The May 2004 NIST specification ( http://csrc.nist.gov/publications/nistpubs/800-67/SP800-67.pdf) declares DES might be used only as a component of the Triple Data Encryption Algorithm (TDEA), which provides 112 bits of key strength. TDEA and the new Advanced Encryption Standard (AES) will coexist as federally recognized standards through 2030, although NIST recommends the earliest possible adoption of AES. NIST accepted comments on the new specification through 9 September 2004.
"Basically, the comments seem to fall into two camps," Burr says. "Those who have a lot of equipment that uses DES say, 'Please consider how much it's going to cost us to upgrade to AES or TDEA,' while the cryptographers say, 'This is past due, you should have done it long ago.'"
Even entities not involved in transmitting federal data, such as those responsible for DOCSIS, have advised their members that DES will need to be replaced sooner rather than later.
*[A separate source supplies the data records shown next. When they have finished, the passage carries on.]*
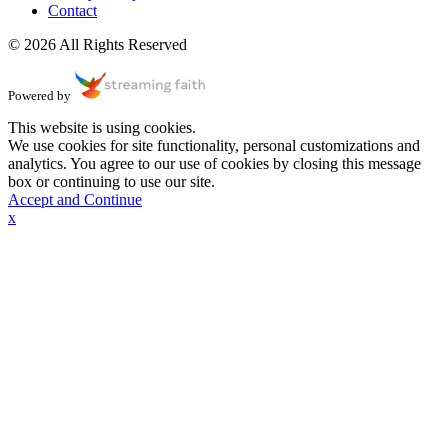
Contact
© 2026 All Rights Reserved
Powered by
This website is using cookies.
We use cookies for site functionality, personal customizations and
analytics. You agree to our use of cookies by closing this message
box or continuing to use our site.
Accept and Continue
x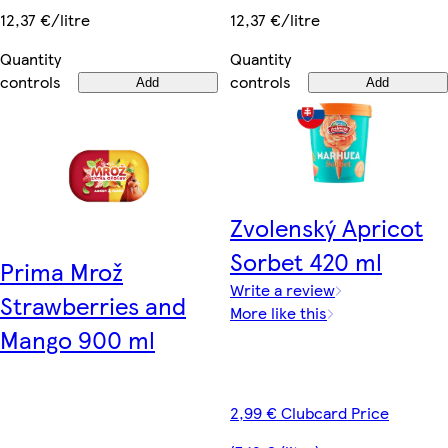
12,37 €/litre
12,37 €/litre
Quantity
Quantity
controls
controls
Add
Add
Zvolenský Apricot
Sorbet 420 ml
Prima Mrož
Write a review
Strawberries and
More like this
Mango 900 ml
2,99 € Clubcard Price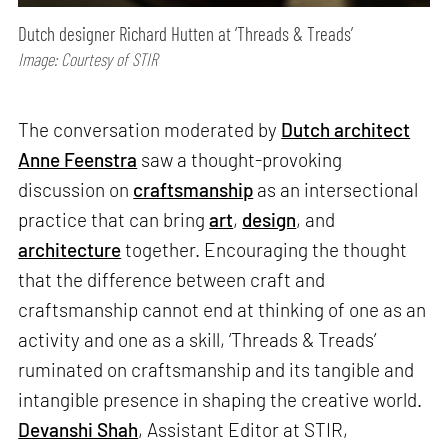
Dutch designer Richard Hutten at ‘Threads & Treads’
Image: Courtesy of STIR
The conversation moderated by
Dutch architect
Anne Feenstra
saw a thought-provoking
discussion on
craftsmanship
as an intersectional
practice that can bring
art
,
design
, and
architecture
together. Encouraging the thought
that the difference between craft and
craftsmanship cannot end at thinking of one as an
activity and one as a skill, ‘Threads & Treads’
ruminated on craftsmanship and its tangible and
intangible presence in shaping the creative world.
Devanshi Shah
, Assistant Editor at STIR,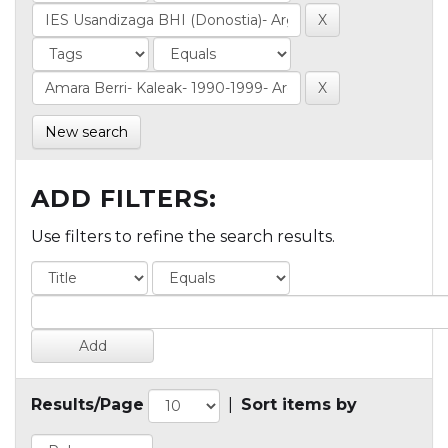
New search
ADD FILTERS:
Use filters to refine the search results.
Results/Page
|
Sort items by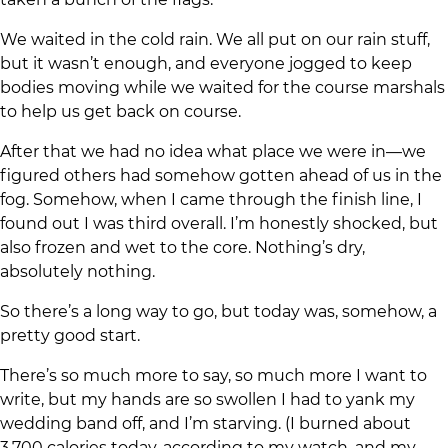
We waited in the cold rain. We all put on our rain stuff,
but it wasn’t enough, and everyone jogged to keep
bodies moving while we waited for the course marshals
to help us get back on course.
After that we had no idea what place we were in—we
figured others had somehow gotten ahead of us in the
fog. Somehow, when I came through the finish line, I
found out I was third overall. I’m honestly shocked, but
also frozen and wet to the core. Nothing’s dry,
absolutely nothing.
So there’s a long way to go, but today was, somehow, a
pretty good start.
There’s so much more to say, so much more I want to
write, but my hands are so swollen I had to yank my
wedding band off, and I’m starving. (I burned about
3,700 calories today, according to my watch, and my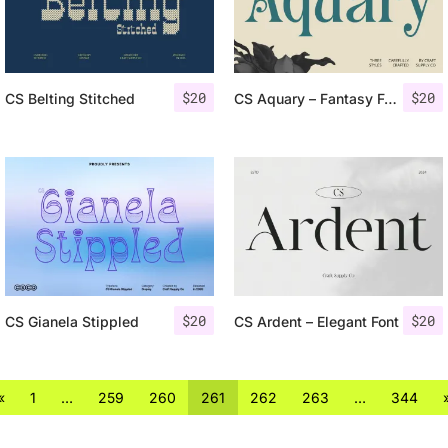
$
20
$
20
CS Belting Stitched
CS Aquary – Fantasy Font
$
20
$
20
CS Gianela Stippled
CS Ardent – Elegant Font
«
1
…
259
260
261
262
263
…
344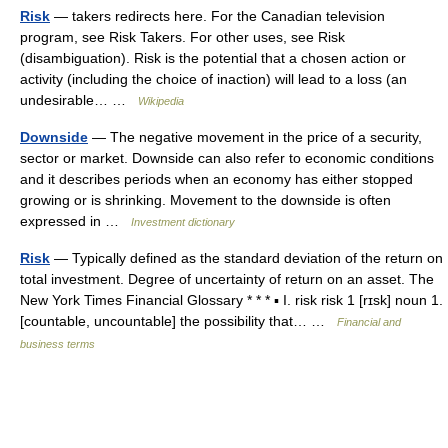
Risk
— takers redirects here. For the Canadian television
program, see Risk Takers. For other uses, see Risk
(disambiguation). Risk is the potential that a chosen action or
activity (including the choice of inaction) will lead to a loss (an
undesirable… …
Wikipedia
Downside
— The negative movement in the price of a security,
sector or market. Downside can also refer to economic conditions
and it describes periods when an economy has either stopped
growing or is shrinking. Movement to the downside is often
expressed in …
Investment dictionary
Risk
— Typically defined as the standard deviation of the return on
total investment. Degree of uncertainty of return on an asset. The
New York Times Financial Glossary * * * ▪ I. risk risk 1 [rɪsk] noun 1.
[countable, uncountable] the possibility that… …
Financial and
business terms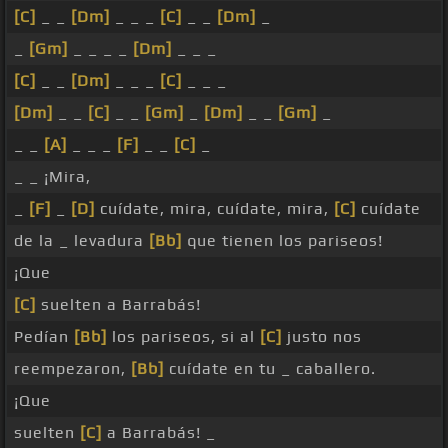
[C]
_ _
[Dm]
_ _ _
[C]
_ _
[Dm]
_
_
[Gm]
_ _ _ _
[Dm]
_ _ _
[C]
_ _
[Dm]
_ _ _
[C]
_ _ _
[Dm]
_ _
[C]
_ _
[Gm]
_
[Dm]
_ _
[Gm]
_
_ _
[A]
_ _ _
[F]
_ _
[C]
_
_ _ ¡Mira,
_
[F]
_
[D]
cuídate, mira, cuídate, mira,
[C]
cuídate
de la _ levadura
[Bb]
que tienen los pariseos!
¡Que
[C]
suelten a Barrabás!
Pedían
[Bb]
los pariseos, si al
[C]
justo nos
reempezaron,
[Bb]
cuídate en tu _ caballero.
¡Que
suelten
[C]
a Barrabás! _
In its latest specification for the Baseline Privacy+ Interface (BPI+) published in April 2004, Cable Television Labs surmised DES would be suitable for cable modem use for five years or more, but, they noted, "at some future date, DOCSIS cable modems will need to adopt a stronger traffic encryption algorithm, possibly AES."
Schneier says the obsolescence of DES should come as no surprise, and Burr says those who submitted comments against the decision are likely to be facing either great expense in replacing hardware such as DES-enabled radios, or else adverse publicity in adhering to the fading standard.
NIST will look closely at all the comments gathered, and "if we were to find a persuasive argument that we should continue with single DES, we might issue a revision, but I don't think that's very likely," Burr says. "We have to go with the world's collective cryptographic experience."